Cuando Audrey Hepburn jugaba a la princesa

Sergio Berrocal | Maqueta Sergio Berrocal Jr.

Las gastadas escaleras que se desparraman sobre la Plaza de España chorrean turistas y ella no está allí. Ni él tampoco. Durante cinco días les he buscado en los lugares donde solían ir pero sólo he hallado unos viejos retratos en los que se les ve jóvenes y enamorados, de ellos y de la vida.Entiendo entonces que los sueños son tan difíciles de resucitar como los muertos. Qué más da. Gregory Peck y Audrey Hepburn, de profesión sus películas, hicieron soñar a la generación de mis años sesenta con aquellas inolvidables Vacaciones en Roma que filmó deliciosamente William Wyler. Era unos años antes de que Fellini se hiciera preguntas trascendentales sobre la vida, la muerte y el más allá en La Dolce vita. Los personajes de aquellas vacaciones no iban tan lejos, se limitaban a vivir, aunque con amargura. Gregory Peck es también periodista, el que encuentra en las calles de Roma a una princesa con ganas de libertad. Se conocerán, se amarán suavemente y se separarán para siempre.Sin proponérmelo me he metido en una callejuela con olor a ternura, Via Margutta, donde Wyler situaba el primer encuentro entre el reportero y la princesa. En este 2003 es feudo de los artistas y las galerías se suceden a lo largo de sus adoquines húmedos por la sombra. Casualidad. En una de estas casas con aires de palacios perdidos en el tiempo vivieron Fellini y su esposa, Giulietta Massina.He bajado casi religiosamente las escaleras en las que el periodista que busca la fama y la princesa de los ojos tristes deciden tomarse unas horas de vacaciones juntos en una Roma que todavía no conocía los atascos ni la contaminación. Y me he dado cuenta de que el realizador, como hacía Alejandro Dumas con la historia, se tomó algunas libertades con la geografía urbana de Roma. En la película, la casa de Gregory Peck en Via Margutta se sitúa encima de la Plaza de España, para permitir que los dos personajes pudiesen salir de ella y bajar por la impresionante escalera donde hoy los turistas se sientan como si intuyeran que hay una magia en esos trozos de piedra ajados por las suelas. En realidad, esa calleja está en la otra parte de la plaza. Cosas de cine.

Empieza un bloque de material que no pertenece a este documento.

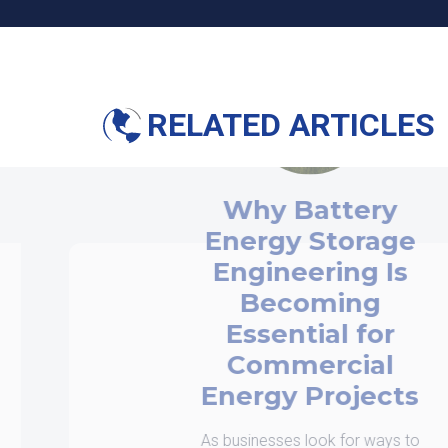
RELATED ARTICLES
Why Battery
nergy Storage
Engineering Is
Becoming
Essential for
Commercial
nergy Projects
businesses look for ways to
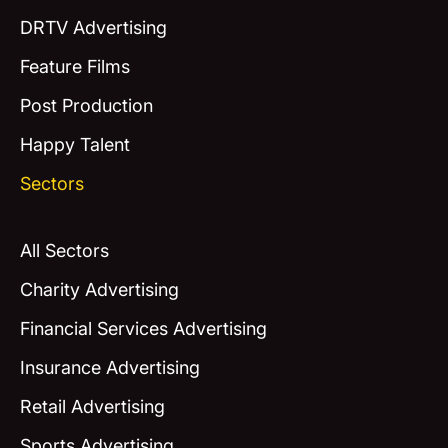
DRTV Advertising
Feature Films
Post Production
Happy Talent
Sectors
All Sectors
Charity Advertising
Financial Services Advertising
Insurance Advertising
Retail Advertising
Sports Advertising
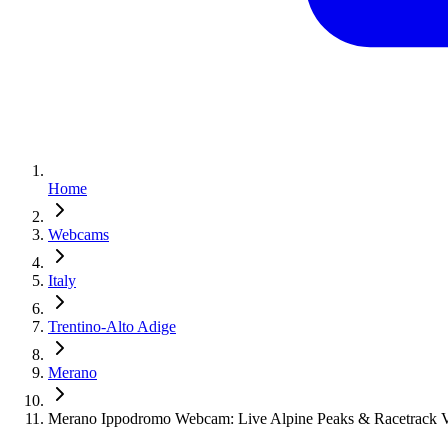
Home
Webcams
Italy
Trentino-Alto Adige
Merano
Merano Ippodromo Webcam: Live Alpine Peaks & Racetrack 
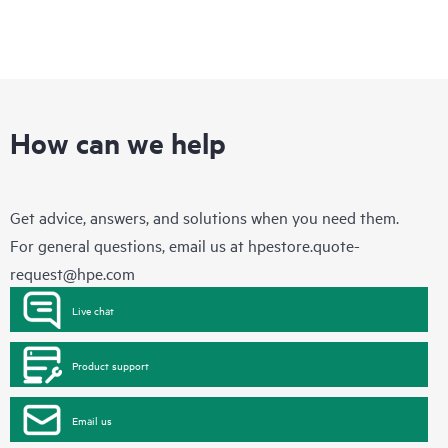
How can we help
Get advice, answers, and solutions when you need them.
For general questions, email us at
hpestore.quote-
request@hpe.com
Live chat
Product support
Email us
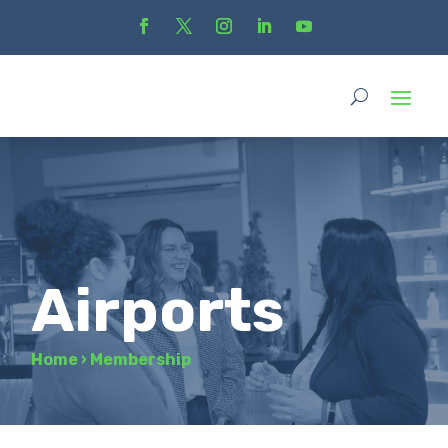
Airports
Home
›
Membership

No muy lejos de allí me tropiezo con una multitud que invade una plazuela. A la izquierda se alza, impresionante de majestad y belleza, la fuente de Trevi, para la que sobran o faltan los adjetivos. En ella, Marcello Mastroianni y Anita Ekberg protagonizaban una de las escenas clave de La dolce vita y que, aunque la gente no sepa apreciarlo, es uno de los momentos más inteligentemente sensuales de la historia de la cinematografía.

Era una escena intimista en la que apenas quedaba espacio pero que daba vuelos a la imaginación más pobre. La sorpresa es que la fuente de Trevi, en la que los turistas siguen arrojando monedas que según la leyenda garantiza que un día volverán a Roma, es un inmenso y deslumbrante monumento que se prolonga en unas aguas cristalinas de donde todos los días se sacan unos cuantos euros en calderilla.Cerca del Coliseo, allí donde los horribles romanos se divertían viendo cómo algunos desgraciados eran devorados por los leones, que preferían a los cristianos, entonces en la clandestinidad, me doy de bruces con la plaza de la Boca de la verdad.

Hay cola delante de la representación de las fauces de un horrible animal donde es tradicional arriesgar la mano. Pero la leyenda advierte que los invisibles antes de la fiera son capaces de comerse la mano de los mentirosos. Un romano que me mira con cierto cachondeo y advierte: “Aquí no vienen los políticos. Si metieran la mano se quedarían mancos”.Curiosamente, los periodistas pueden meterla. La prueba: Gregory Peck lo hacía en Vacaciones en Roma ante el espanto y los gritos de Audrey Hepburn. Por si acaso, yo me he abstenido. Cosas de la realidad.